Lowvelder (South Africa)
Ike Phaahla, general manager of communications of the KNP, confirmed that these elephants had managed to escape.
“Due to the park rangers’ quick reaction all six animals were driven back to the park.”
Phaahla described the extremely dry period as a “natural way of regulating wildlife populations”. He said unfortunately drought or very dry conditions are nature’s way to reset itself.
“Usually it is the grazers and browsers that suffer the most.”
And while the park’s management may make water available to animals in severe parts of the park, they do not plan any major intervention to save animals from the extremely dry conditions. “There is still enough water available for the animals.”
It is usually buffaloes that suffer heavily during these conditions. The current drought had drastically reduced dam levels and forced water restrictions around the country.
Photographer Jens Friis recently visited the park and took several heart-wrenching photos of the effect on the animals.
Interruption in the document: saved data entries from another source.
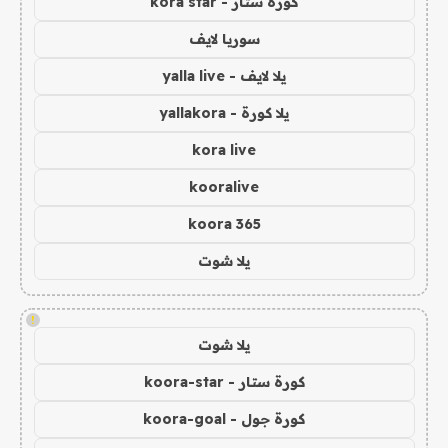
كورة ستار - kora star
سوريا لايف
يلا لايف - yalla live
يلا كورة - yallakora
kora live
kooralive
koora 365
يلا شوت
!
يلا شوت
كورة ستار - koora-star
كورة جول - koora-goal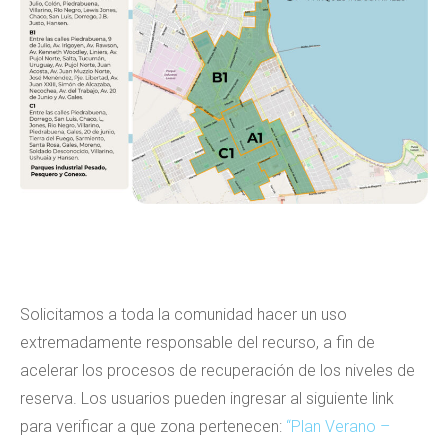
Solicitamos a toda la comunidad hacer un uso
extremadamente responsable del recurso, a fin de
acelerar los procesos de recuperación de los niveles de
reserva. Los usuarios pueden ingresar al siguiente link
para verificar a que zona pertenecen:
“Plan Verano –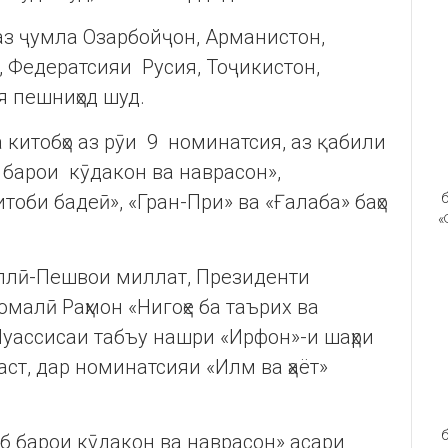
 аз ҷумла Озарбойҷон, Арманистон,
, Федератсияи Русия, Тоҷикистон,
я пешниҳод шуд.
китобҳо аз рӯи 9 номинатсия, аз қабили
б барои кӯдакон ва наврасон»,
итоби бадеӣ», «Гран-При» ва «Ғалаба» баҳо
б
«
миллӣ-Пешвои миллат, Президенти
малӣ Раҳмон «Нигоҳе ба таърих ва
Муассисаи табъу нашри «Ирфон»-и шаҳри
ст, дар номинатсияи «Илм ва ҳаёт»
б
 барои кӯдакон ва наврасон» асари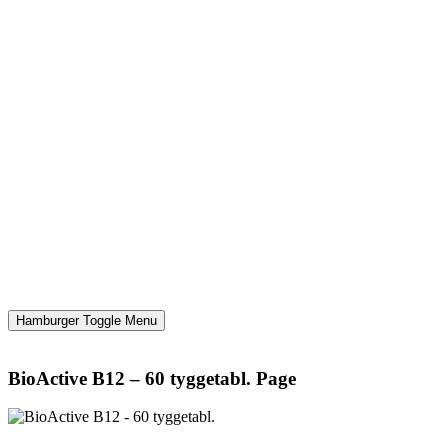
Hamburger Toggle Menu
BioActive B12 – 60 tyggetabl. Page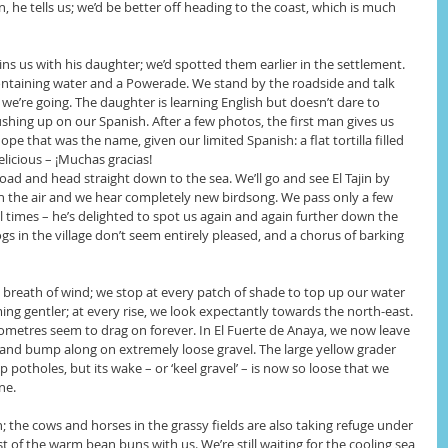
wn, he tells us; we’d be better off heading to the coast, which is much 
ns us with his daughter; we’d spotted them earlier in the settlement. 
ontaining water and a Powerade. We stand by the roadside and talk 
’re going. The daughter is learning English but doesn’t dare to 
shing up on our Spanish. After a few photos, the first man gives us 
ope that was the name, given our limited Spanish: a flat tortilla filled 
elicious – ¡Muchas gracias!
road and head straight down to the sea. We’ll go and see El Tajin by 
n the air and we hear completely new birdsong. We pass only a few 
times – he’s delighted to spot us again and again further down the 
s in the village don’t seem entirely pleased, and a chorus of barking 
 breath of wind; we stop at every patch of shade to top up our water 
ing gentler; at every rise, we look expectantly towards the north-east. 
ilometres seem to drag on forever. In El Fuerte de Anaya, we now leave 
and bump along on extremely loose gravel. The large yellow grader 
potholes, but its wake – or ‘keel gravel’ – is now so loose that we 
ne.
n; the cows and horses in the grassy fields are also taking refuge under 
t of the warm bean buns with us. We’re still waiting for the cooling sea 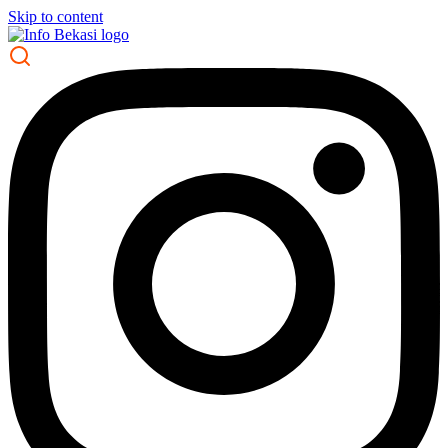
Skip to content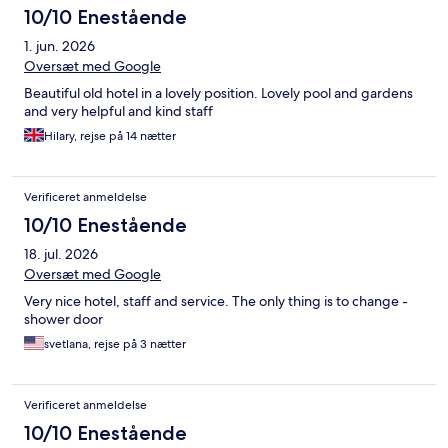
10/10 Enestående
1. jun. 2026
Oversæt med Google
Beautiful old hotel in a lovely position. Lovely pool and gardens
and very helpful and kind staff
Hilary, rejse på 14 nætter
Verificeret anmeldelse
10/10 Enestående
18. jul. 2026
Oversæt med Google
Very nice hotel, staff and service. The only thing is to change -
shower door
svetlana, rejse på 3 nætter
Verificeret anmeldelse
10/10 Enestående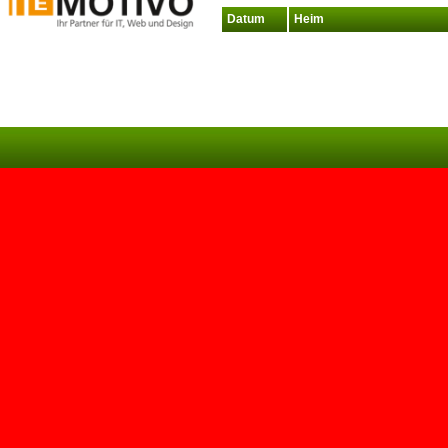
Datum
Heim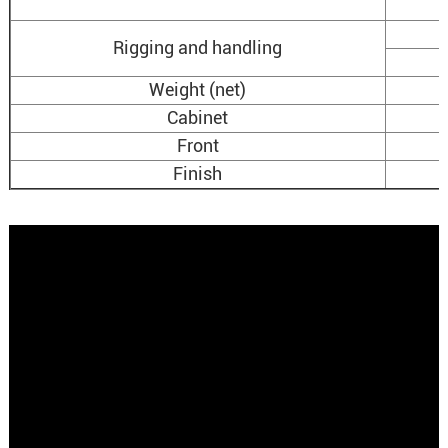
Rigging and handling
Weight (net)
Cabinet
Front
Finish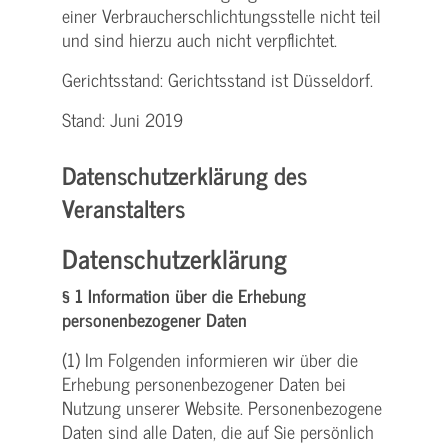
einer Verbraucher­schlichtungs­stelle nicht teil
und sind hierzu auch nicht verpflichtet.
Gerichtsstand: Gerichtsstand ist Düsseldorf.
Stand: Juni 2019
Datenschutzerklärung des
Veranstalters
Datenschutzerklärung
§ 1 Information über die Erhebung
personenbezogener Daten
(1) Im Folgenden informieren wir über die
Erhebung personenbezogener Daten bei
Nutzung unserer Website. Personenbezogene
Daten sind alle Daten, die auf Sie persönlich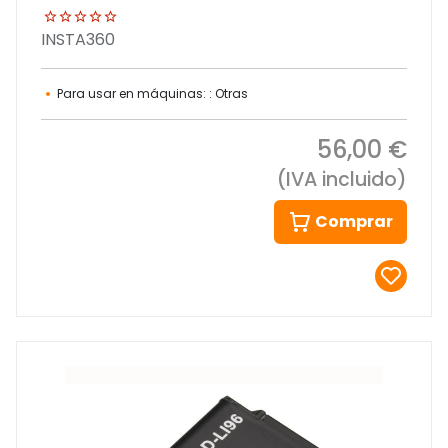
INSTA360
Para usar en máquinas: : Otras
56,00 €
(IVA incluido)
Comprar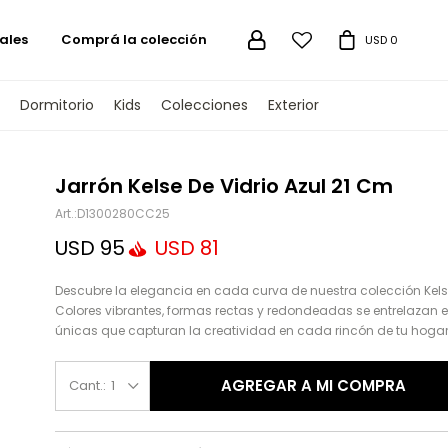
ales
Comprá la colección

USD
0
Dormitorio
Kids
Colecciones
Exterior
TENGAMOS
Jarrón Kelse De Vidrio Azul 21 Cm
D1300280CC25
USD
95
USD
81
Descubre la elegancia en cada curva de nuestra colección Kels
Colores vibrantes, formas rectas y redondeadas se entrelazan 
únicas que capturan la creatividad en cada rincón de tu hogar
AGREGAR A MI COMPRA
1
In one photo an elephant bull is standing despondently with his trunk hanging on the ground next to a burned tree, with no foliage in sight.
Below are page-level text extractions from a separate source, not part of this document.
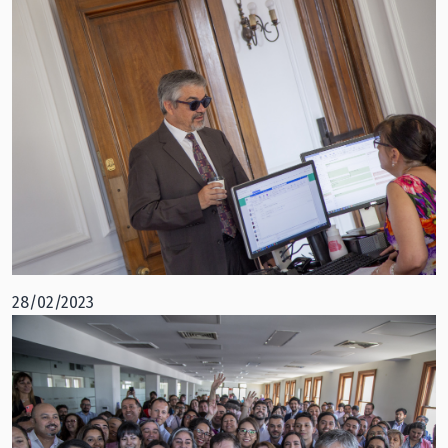
28/02/2023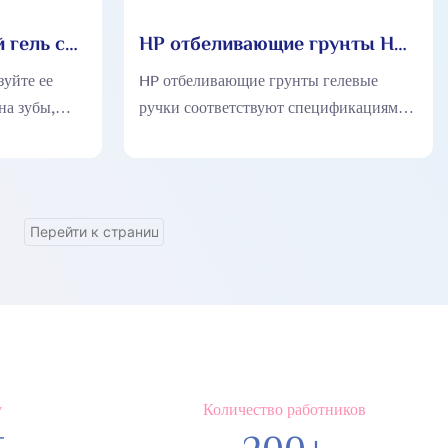
 гель с
HP отбеливающие грунты HP
ой HP008
HP HP009
уйте ее
HP отбеливающие грунты гелевые
на зубы,
ручки соответствуют спецификациям
ы немедленно
производства GMPC и стандартам,
чтобы обеспечить безопасность и
качество продукции
у
Количество работников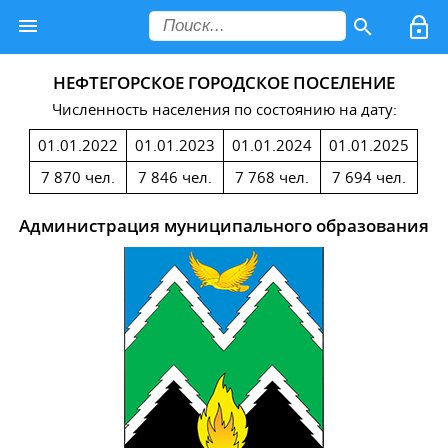
НЕФТЕГОРСКОЕ ГОРОДСКОЕ ПОСЕЛЕНИЕ
Численность населения по состоянию на дату:
01.01.2022
01.01.2023
01.01.2024
01.01.2025
7 870 чел.
7 846 чел.
7 768 чел.
7 694 чел.
Администрация муниципального образования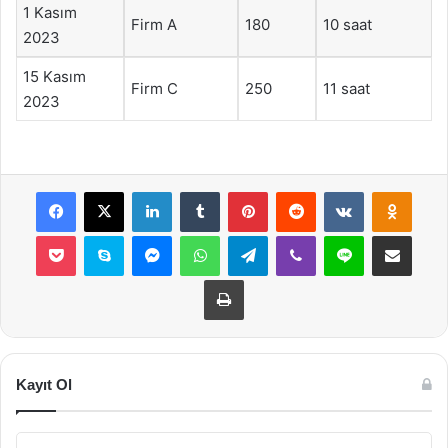
1 Kasım
Firm A
180
10 saat
2023
15 Kasım
Firm C
250
11 saat
2023
Facebook
X
LinkedIn
Tumblr
Pinterest
Reddit
VKontakte
Odnok
Pocket
Skype
Messenger
WhatsApp
Telegram
Viber
Line
E-Posta ile payla
Yazdır
Kayıt Ol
There was recently a devastating fire in the park, with up to 70 000 hectares lost.
“The Kruger is, like most of South Africa, very dry,” Friis wrote on his Facebook page.
The drought appears to have had positive impact on game viewing opportunities and visitor numbers in the KNP. It is hypothesised that drought enhances game viewing because of decreased vegetation density.
Another positive result is that the management of the perennial rivers have improved, according to Dr Izak Smit of the KNP’s Scientific Services.